Add almond milk and agave/sugar mix. Continue simmering until agave/turbinado sugar mixture dissolves.
Strain and serve! And, of course, enjoy!
Recently, I began to suspect an allergy to wine, and after less than a glass of white wine last night, I have concluded that wine is mostly likely off the table for me — like forever. It’s a weird thought, but its role in triggering some of my migraines is enough for me to part ways completely.

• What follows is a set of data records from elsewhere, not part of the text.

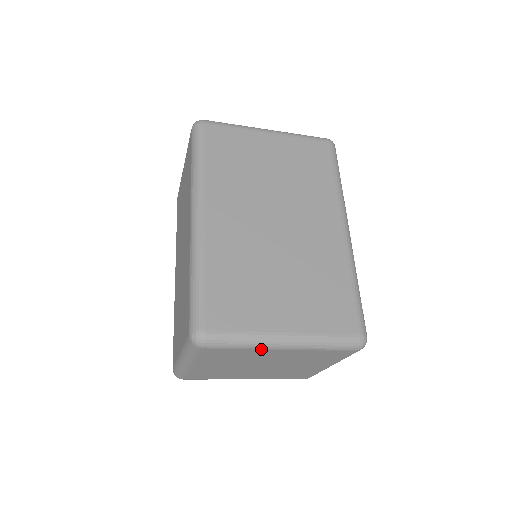
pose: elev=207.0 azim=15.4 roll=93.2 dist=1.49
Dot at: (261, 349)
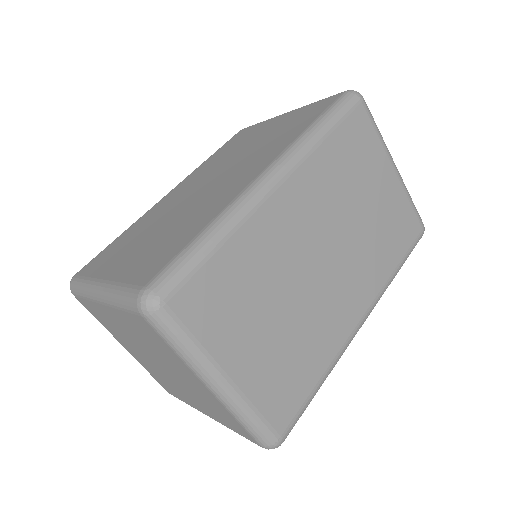
Dot at: (93, 301)
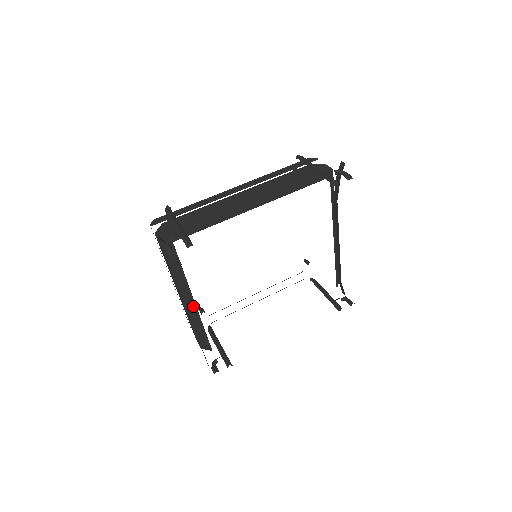
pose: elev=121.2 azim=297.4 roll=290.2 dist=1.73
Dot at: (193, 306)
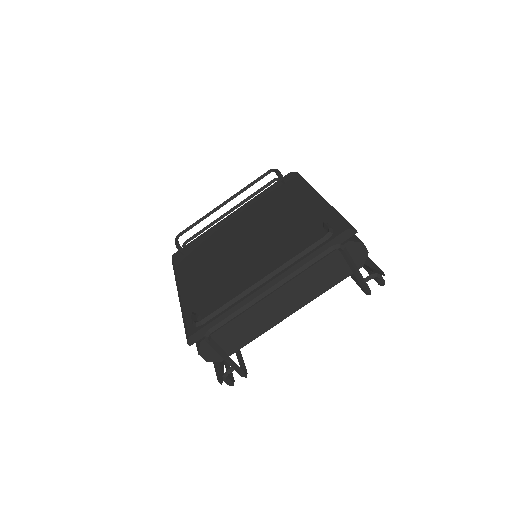
Dot at: occluded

Now, with my mug in hand, I’m thinking of Havdalah. Though it is a ceremony that I, honestly, very rarely indulge in, I am turning to this tea with it in mind. When I poured my ginger snap tea from the pot to my mug, despite great care, it spilled over the sides. It made me smile to think that I am, and my home is, blessed with an abundance of goodness and that which is sweet in this world. Steaming vegan ginger tea in hand, I am welcoming myself to a quiet and more serene Sunday with Blu Greenberg’s “How to Run a Traditional Jewish Household” — a classic I have finally added to my growing shelves of Judaica! All in all, a great end to what could have easily been a sad Shabbat indeed.